To an extent the Outfit's use of the Confederate flag is a reclamation, a reappropriation of an object that for years has stood as a symbol of hate and oppression. Kyle believes that it's not unlike the use of the N-word: "We reappropriated that shit and made that shit familial, made that shit lovely," he says. The Confederate flag poses a slightly different issue: Hundreds of thousands of people died defending (and fighting against) it in the Civil War — but as Kyle sees it, that shouldn't mean trying to erase it from memory.
"We need to be able to document history," Kyle insists. "If we continue to hide and wipe away history and change history books to make slavery sound like it was indentured servitude — some kind of voluntary service, like Texas is doing — if we continue to take down all the flags and to make it where it never existed, then eventually we'll be able to pretend slavery never existed and we'll have no idea where we are in the world in 2015."
That history, however abhorrent, is what makes the South what it is, and if confronting that makes people uncomfortable then it may be just what we need to be able to move forward. "What makes the South so beautiful and why we have our swagger that we have is all the pain we've endured, all the hatred we've shared, all the historical moments that have occurred," Kyle says. Without it, he says, we wouldn't have most of the music we have today: no blues, no gospel, no rock 'n ' roll, no hip-hop. Each, in one way or another, was born of the social struggles that African Americans have faced throughout the history of this country.

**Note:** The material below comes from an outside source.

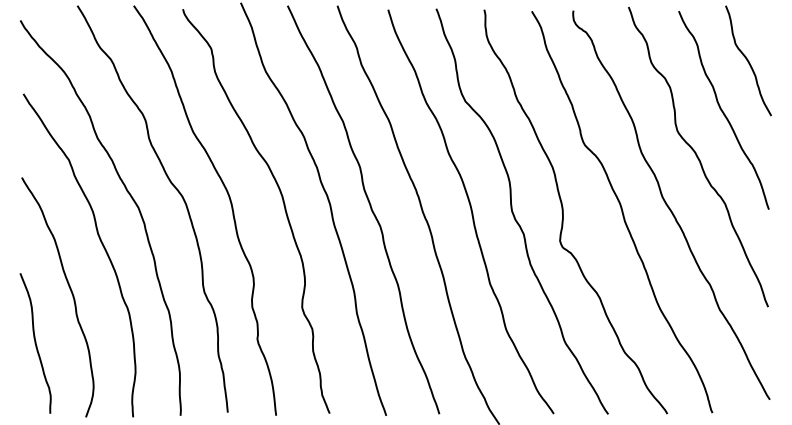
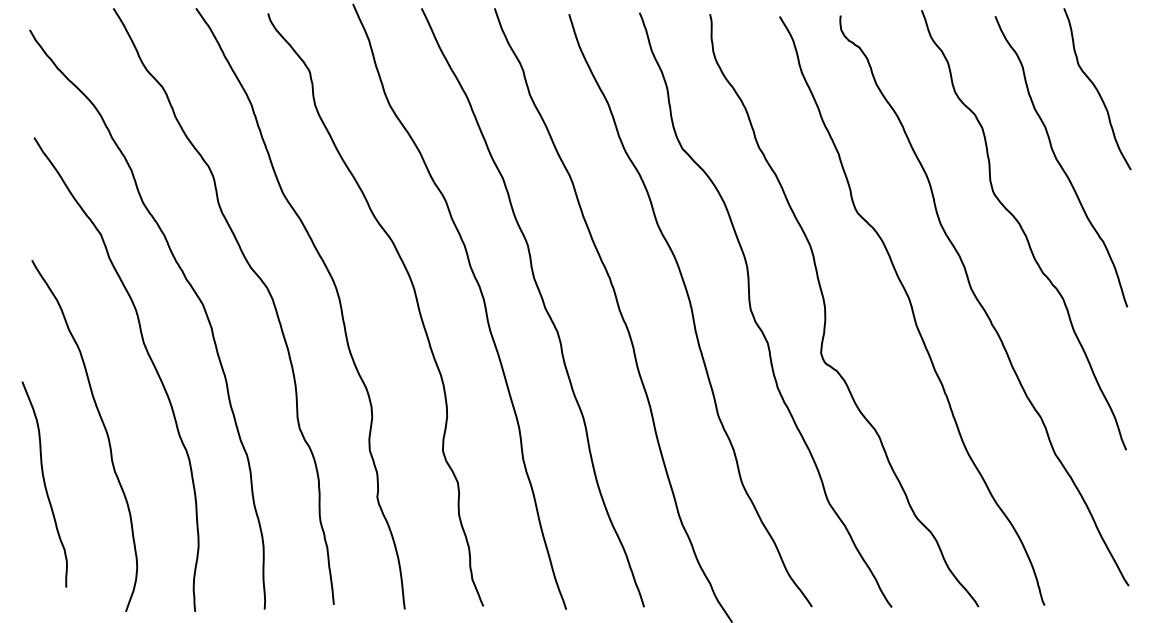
curve: (35, 343) -> (44, 484), moved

What's true of the South is true of Dallas, and as Kyle points out, those same struggles remain painfully clear right here in our city. "We lived in Houston for a hot minute, and to be honest Dallas is a more segregated city," Kyle says. He singles out economic disparity as a root cause of the problem. "If you look at Dallas and you draw the I-30 line on the map, all the money and all the development and all the whites and all the progress is above the line. Below I-30, shit hasn't changed since the '90s ... Motherfuckers are still down here killing, still selling drugs and even worse."
What does concern Kyle is what he sees as the recent re-emergence of "olden time bullshit," like white supremacist marches, political figures slamming minorities in speeches and hateful comments on social media. "My sister just turned 17. Her and her friends, when I go to my mama's house, there's two black girls, two white girls and an Asian girl there all the time. They don't even fucking look at each other that way," he says. "If we start making racism and all these things a part of their society on these social networks, sooner or later they're going to look in the mirror and be like, 'Damn.'"
But Kyle won't let his Southern pride get in the way of his message; he wants it to drive his message forward. For him, disarming the flag as a symbol means confronting it head-on — even if he usually lets those airbrushed flames do the talking.
"Let's burn down the flag, burn down all these things and essentially say to people, 'Burn down these conventions, this old South bullshit we get such a bad rap for,'" Kyle says. "If Jimbo and the likes want to ride around with it in their truck, fuck 'em. They're stuck anyway. We're going to keep moving forward."